People with HIV have higher levels of blood markers associated with cardiovascular and kidney disease even when their virus is suppressed by antiretroviral (ARV) treatment, according to a new study published in the June 15 issue of The Journal of Infectious Diseases.

Mounting evidence strongly suggests that HIV causes inflammation, whereby cells in the body are in a state of chronic high alert. These inflamed cells produce proteins—including high-sensitivity C-reactive protein (hsCRP), interleukin-6 (IL6), D-dimer and cystatin-C—that are associated with higher risk for developing cardiovascular and kidney disease. Researchers have documented that these inflammatory proteins are associated with disease risk in both HIV-positive and HIV-negative individuals.

What has remained unknown, however, is how much these inflammatory proteins are elevated in people with HIV, compared with HIV-negative people, and the degree to which suppression of HIV by ARVs might lower inflammation.

To distinguish levels of inflammatory proteins in HIV-positive and HIV-negative people, Jacqueline Neuhaus, MS, from the University of Minnesota, and her colleagues compared data on the proteins from three different studies: the Strategies for Management of Anti-Retroviral Therapy (SMART) study, the Multi-Ethnic Study of Atherosclerosis (MESA) study and the Coronary Artery Development in Young Adults (CARDIA) study.
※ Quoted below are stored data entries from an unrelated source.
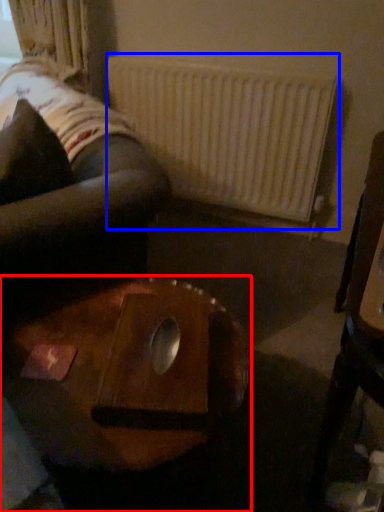
Question: Which point is closer to the camera, table (highlighted by a red box) or radiator (highlighted by a blue box)?

Choices:
 (A) table
 (B) radiator

Answer: (A)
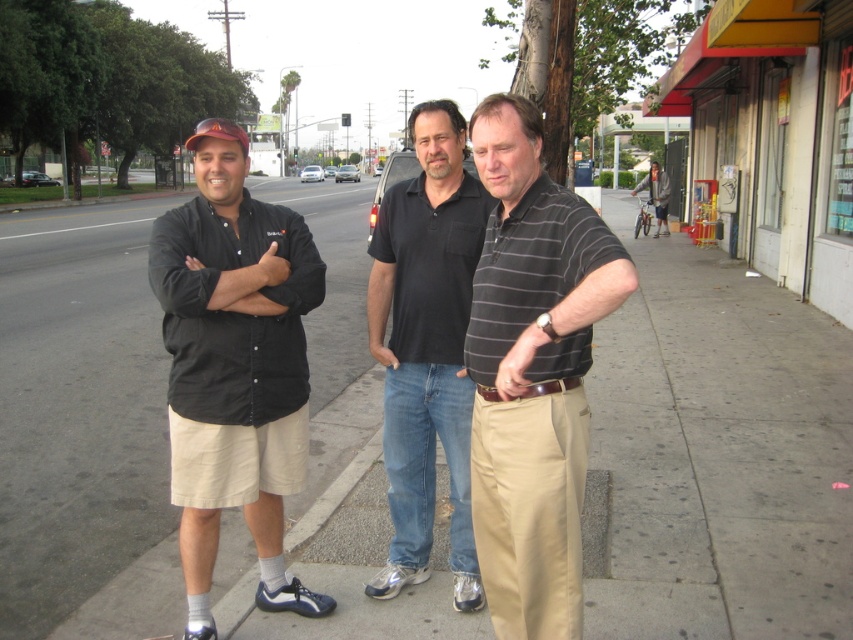
Question: Based on their relative distances, which object is nearer to the black cotton polo shirt at center?

Choices:
 (A) gray asphalt sidewalk at center
 (B) black cotton shirt at left
 (C) black striped shirt at center

Answer: (B)

Question: Can you confirm if black cotton polo shirt at center is wider than black matte shirt at left?

Choices:
 (A) no
 (B) yes

Answer: (B)

Question: Which object appears closest to the camera in this image?

Choices:
 (A) gray wool jacket at right
 (B) gray asphalt sidewalk at center
 (C) black smooth shirt at center
 (D) black striped shirt at center

Answer: (D)

Question: Is black smooth shirt at center wider than gray wool jacket at right?

Choices:
 (A) yes
 (B) no

Answer: (B)

Question: Which object is positioned closest to the gray wool jacket at right?

Choices:
 (A) black striped shirt at center
 (B) black matte shirt at center

Answer: (A)

Question: Can you confirm if khaki pants at center is positioned to the right of black matte shirt at left?

Choices:
 (A) no
 (B) yes

Answer: (B)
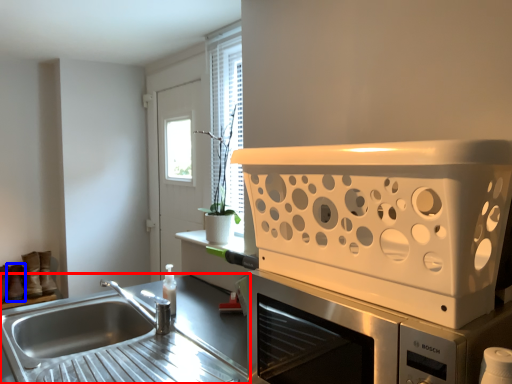
Question: Which of the following is the farthest to the observer, countertop (highlighted by a red box) or shoe (highlighted by a blue box)?

Choices:
 (A) countertop
 (B) shoe

Answer: (B)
All of the participants in the SMART study were HIV positive, while the vast majority of those in MESA and CARDIA were believed to be HIV negative.

There were a number of important differences between participants in SMART and those in MESA and CARDIA aside from HIV status. SMART study volunteers were more likely to be male and black. They were also more likely to smoke, to take lipid and blood pressure medication, and to have higher total cholesterol to HDL (“good”) cholesterol ratios.

Neuhaus and her colleagues found that levels of all the inflammatory proteins were higher in HIV-positive people than in HIV-negative individuals. In general, levels of the proteins ranged from 18 to 118 percent higher in people with HIV, depending on the protein measured and whether the researchers compared SMART with MESA or CARDIA. The elevation in inflammatory proteins held true even when Neuhaus’s team factored in viral load, CD4 count, sex, smoking and other factors that could have influenced the results. Reductions in viral load due to ARV therapy did significantly reduce inflammatory protein levels in people with HIV. Nevertheless, inflammatory protein levels remained higher in people with HIV—even in those with undetectable virus—than in HIV-negative individuals.

Among people on ARV medication, those taking a regimen including a protease inhibitor were likely to have lower inflammatory protein levels than those taking a non-nucleoside reverse transcriptase regimen (NNRTI). As has been previously reported, people taking Ziagen (abacavir) had elevated inflammatory protein levels.

The authors state that a potential weakness of the study is the significant differences in the make-up of the participants in SMART, compared with MESA and CARDIA. Though they attempted to account for differences in sex, race, smoking status and other factors, the researchers acknowledge that these or other differences could explain some of the elevation in inflammatory markers among people with HIV.

However, Michael Dubé, MD, and Fred Sattler, MD, from the University of Southern California, point out in an accompanying editorial how carefully Neuhaus and her coauthors preceded with their study. In discussing the study’s results, Dubé and Sattler state, “Elevated levels of these markers/mediators represent an important potential explanatory variable in understanding the increased incidence of complications related to chronic inflammation among HIV-infected persons.”

Dubé and Sattler conclude: “It will be critical that future studies examine mechanisms underlying persistent immune activation/inflammation, as well as test strategies for modulating inflammation, to effectively intervene in these long-term complications that are holding our patients back from more complete recovery from HIV infection.”